List of tasks →
A – Reproduce word for word the part of the MCS lock thread between "Shouldn't winsize be" and "sizes so far).", inclusive.
B – Answer these questions from the MCS lock thread, one line each:
(i) How many integers does Pavan suggest winsize should be?
(ii) What communicator size did Ask Jakobsen use to provoke the race condition?
(iii) What call was put into the acquire busy loop to make the code "much more robust"?
C – Continue the MCS lock thread from where it stops.

[mpich-discuss] MCS lock and MPI RMA problem

Balaji, Pavan balaji at anl.gov
Sun Mar 12 20:55:27 CDT 2017


Shouldn't winsize be 3 integers in your code?  (sorry, I spent only 30 seconds looking at the code, so I might have missed something).

  -- Pavan

> On Mar 12, 2017, at 2:44 PM, Ask Jakobsen <afj at qeye-labs.com> wrote:
> 
> Interestingly, according to the paper you suggested it appears to include a similar test in pseudo code https://htor.inf.ethz.ch/publications/img/hpclocks.pdf (see Listing 3 in paper).
> 
> Unfortunately, removing the test in the release protocol did not solve the problem. The race condition is much more difficult to provoke, but I managed when setting the size of the communicator to 3 (only tested even sizes so far).
> 
> From Jeff's suggestion I have attempted to rewrite the code removing local loads and stores in the MPI_Win_lock_all epochs using MPI_Fetch_and_op (see attached files).
> 
> This version behaves very similar to the original code and also fails from time to time. Putting a sleep into the acquire busy loop (usleep(100)) will make the code "much more robust" (I hack, I know, but indicating some underlying race condition?!). Let me know if you see any problems in the way I am using MPI_Fetch_and_op in a busy loop. Flushing or syncing is not necessary in this case, right?

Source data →
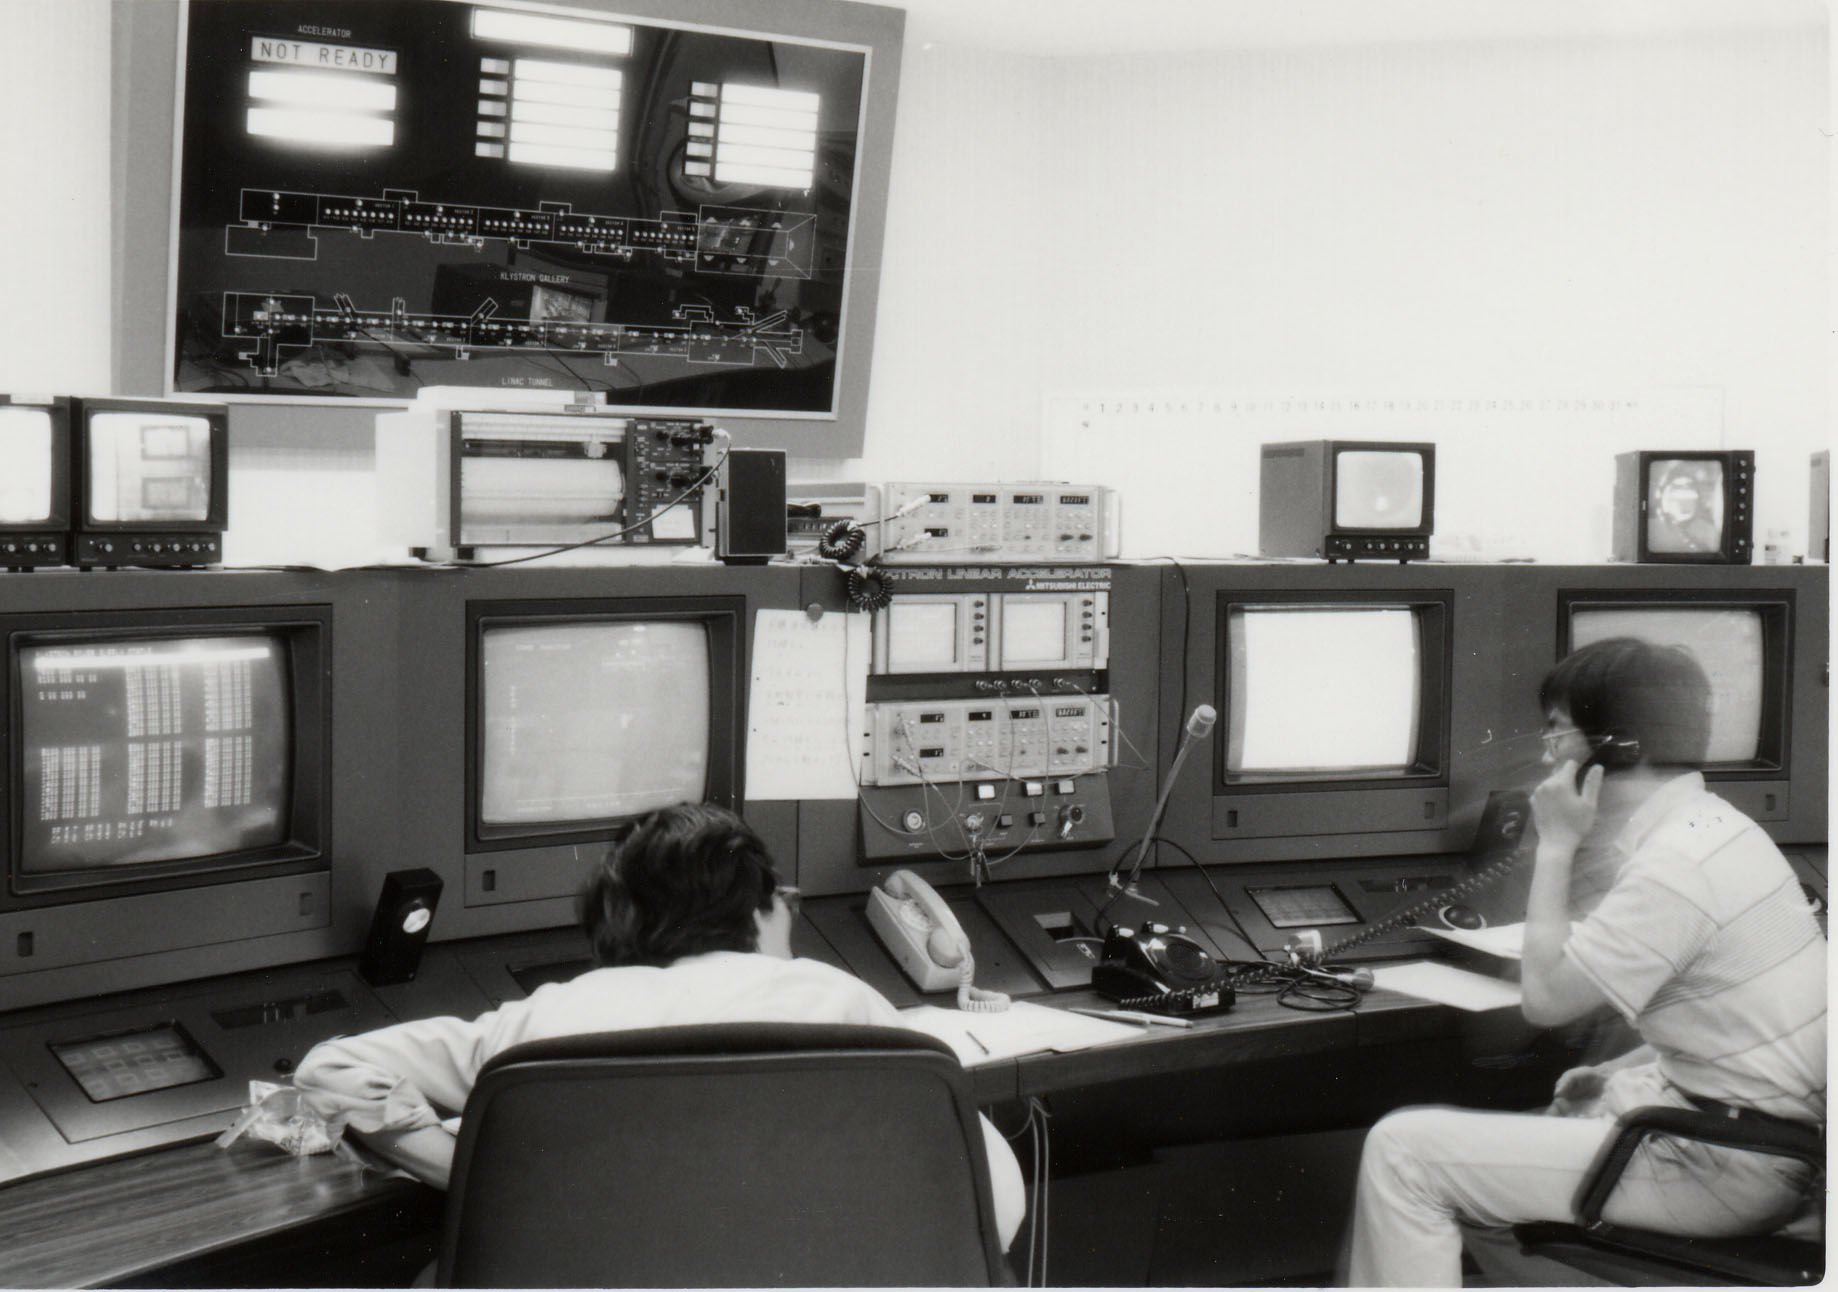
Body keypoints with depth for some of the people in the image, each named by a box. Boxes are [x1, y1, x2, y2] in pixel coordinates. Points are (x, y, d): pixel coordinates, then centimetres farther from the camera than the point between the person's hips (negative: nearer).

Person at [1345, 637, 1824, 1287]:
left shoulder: (1678, 866, -21)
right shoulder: (1712, 824, 11)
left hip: (1723, 1168, -11)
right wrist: (1619, 1071, 10)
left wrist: (1556, 846, -9)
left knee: (1402, 1151, -12)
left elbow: (1545, 996, -16)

Answers per task →
A –
Shouldn't winsize be 3 integers in your code?  (sorry, I spent only 30 seconds looking at the code, so I might have missed something).

  -- Pavan

> On Mar 12, 2017, at 2:44 PM, Ask Jakobsen <afj at qeye-labs.com> wrote:
> 
> Interestingly, according to the paper you suggested it appears to include a similar test in pseudo code https://htor.inf.ethz.ch/publications/img/hpclocks.pdf (see Listing 3 in paper).
> 
> Unfortunately, removing the test in the release protocol did not solve the problem. The race condition is much more difficult to provoke, but I managed when setting the size of the communicator to 3 (only tested even sizes so far).

B –
(i) 3 integers
(ii) 3
(iii) usleep(100)

C –
> 
> All work is done with export MPIR_CVAR_ASYNC_PROGRESS=1 on mpich-3.2 and mpich-3.3a2
> 
> On Wed, Mar 8, 2017 at 4:21 PM, Halim Amer <aamer at anl.gov> wrote:
> I cannot claim that I thoroughly verified the correctness of that code, so take it with a grain of salt. Please keep in mind that it is a test code from a tutorial book; those codes are meant for learning purposes not for deployment.
> 
> If your goal is to have a high performance RMA lock, I suggest you to look into the recent HPDC'16 paper: "High-Performance Distributed RMA Locks".
> 
> Halim
> www.mcs.anl.gov/~aamer
> 
> On 3/8/17 3:06 AM, Ask Jakobsen wrote:
> You are absolutely correct, Halim. Removing the test lmem[nextRank] == -1
> in release fixes the problem. Great work. Now I will try to understand why
> you are right. I hope the authors of the book will credit you for
> discovering the bug.
> 
> So in conclusion you need to remove the above mentioned test AND enable
> asynchronous progression using the environment variable
> MPIR_CVAR_ASYNC_PROGRESS=1 in MPICH (BTW I still can't get the code to work
> in openmpi).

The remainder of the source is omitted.